しかし、預貯金や株などの名義変更、解約換金手続きについては、たとえ
「○○に相続させる」と書いてあったとしても、そしてその遺言書を銀行などに
持参したとしても、単独で名義変更等をすることができません。

名義変更等をする方法は、次の2つのどちらかしかありません。

  1. 書類に相続人全員の実印を押して、印鑑登録証明書をそろえ、執行する。
  2. 「遺言執行者」によって執行する。

1の方法は、相続人全員に協力してもらう必要がありますが、遺言書の内容に納得できない
相続人が1人でもいると難しく、そうなると2の遺言執行者を立てる方法を取らざるを
得ません(そうなることの方が多いようです)。

当事者が相続人だけであれば、まだマシかもしれません。
遺言書で財産を遺す対象が、相続人や親族ではない人(友人、知人、愛人など)であれば、
尚のこと相続人の協力を得ることは難しいので、遺言執行者を立てておくことが重要です。

 

遺言執行者の決め方

遺言執行者の決め方にも2つの方法があります。

  1. 遺言書の中で遺言執行者を指定する方法
  2. 家庭裁判所で選任してもらう方法

1の方法だと、遺言書で指定された人が遺言執行者への就任を承諾さえすれば
遺言執行者を決めることができます。

また、遺言執行者は相続人の中の誰かを指定することもでき、その場合は費用
がかかることも少ないので、リーズナブルです。
(相続人に遺言執行者をしてもらうことが不安であれば、税理士や弁護士、
司法書士などの専門家を遺言執行者に指定して、財産の中から執行費用を
支払うことにしていてもOKです。
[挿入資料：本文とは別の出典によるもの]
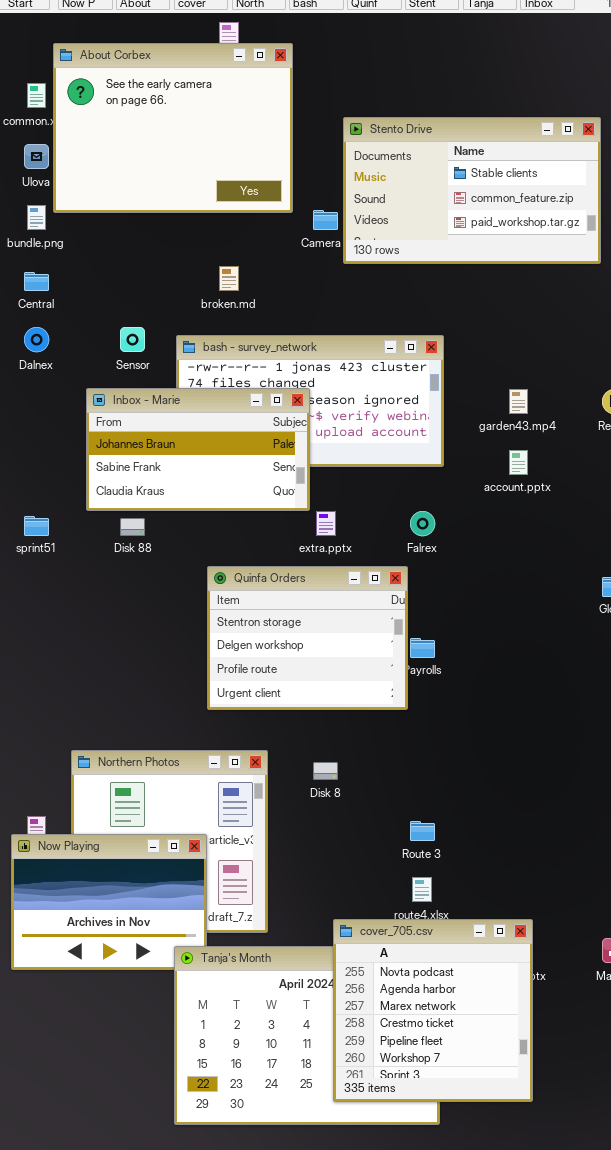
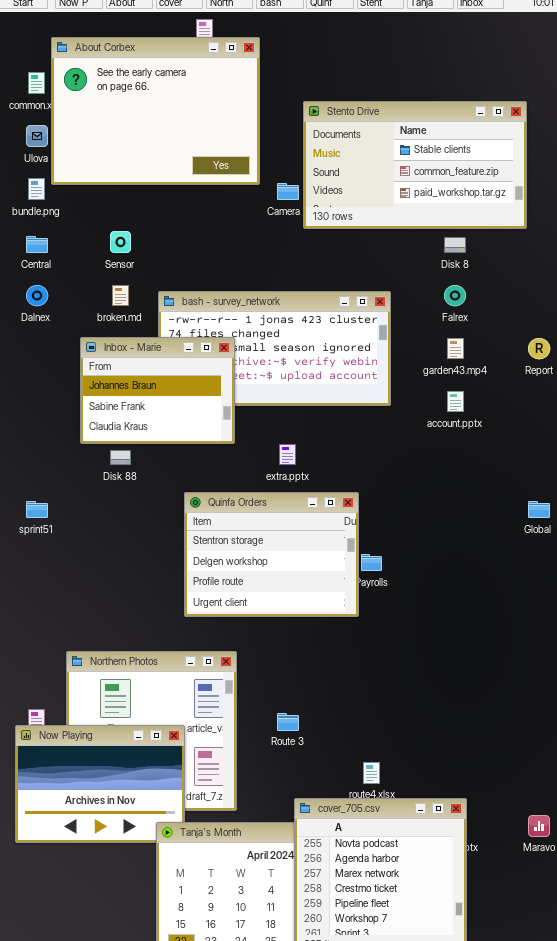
broken.md: [219,266,239,291] -> [112,285,129,306], moved
Sensor: [120,327,145,352] -> [110,231,131,253], moved
Inbox - Marie: [86,388,310,511] -> [80,337,235,444], resized
Falrex: [410,511,435,536] -> [444,285,466,306], moved
sprint51: [24,516,49,536] -> [26,501,48,518], moved
Disk 8: [313,762,338,780] -> [444,237,466,253], moved
Route 3: [410,821,435,841] -> [277,713,299,731], moved

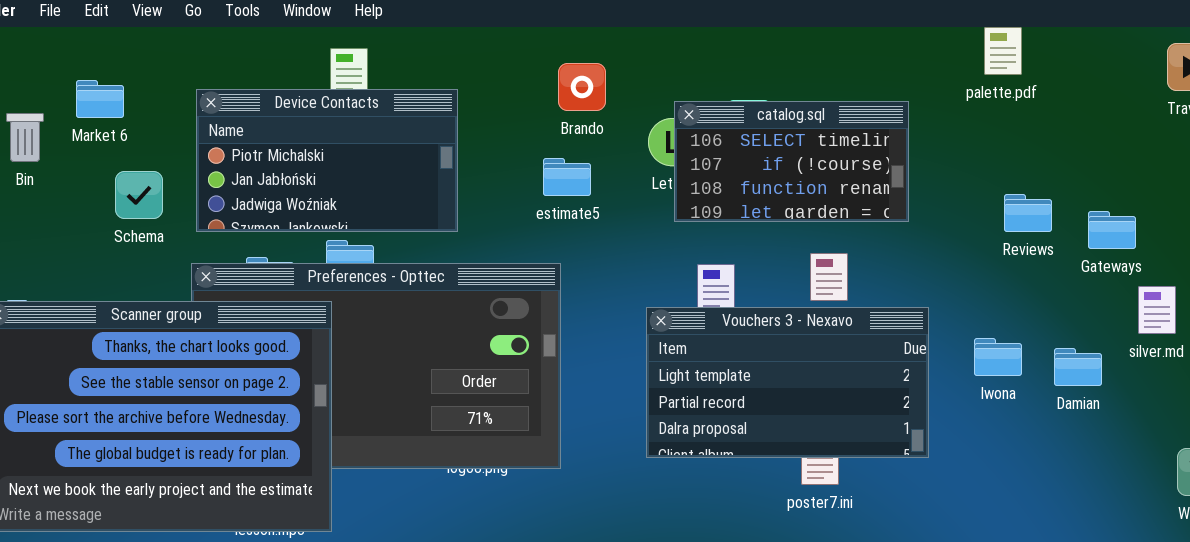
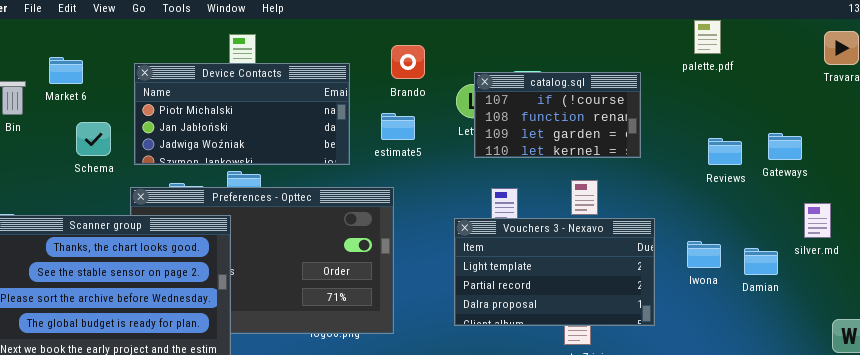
Device Contacts: [196,89,458,232] -> [134,63,350,165], resized
catalog.sql: [674,101,909,222] -> [474,72,641,158], scrolled down 1 row
Gateways: [1088,211,1136,249] -> [768,133,802,160], moved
)

一方2の方法は、選任手続きに時間も手間もかかり、通常は弁護士などの専門家
が選任され、家庭裁判所が定めた執行費用が必ずかかってきます。

 

まとめ

遺言書を作成しても、それを滞りなく実行できなければ、結局のところ
残された人たちに苦労をかけてしまうことになります。

そうならないためにも、遺言執行者を遺言書の中できちんと決めておきましょう。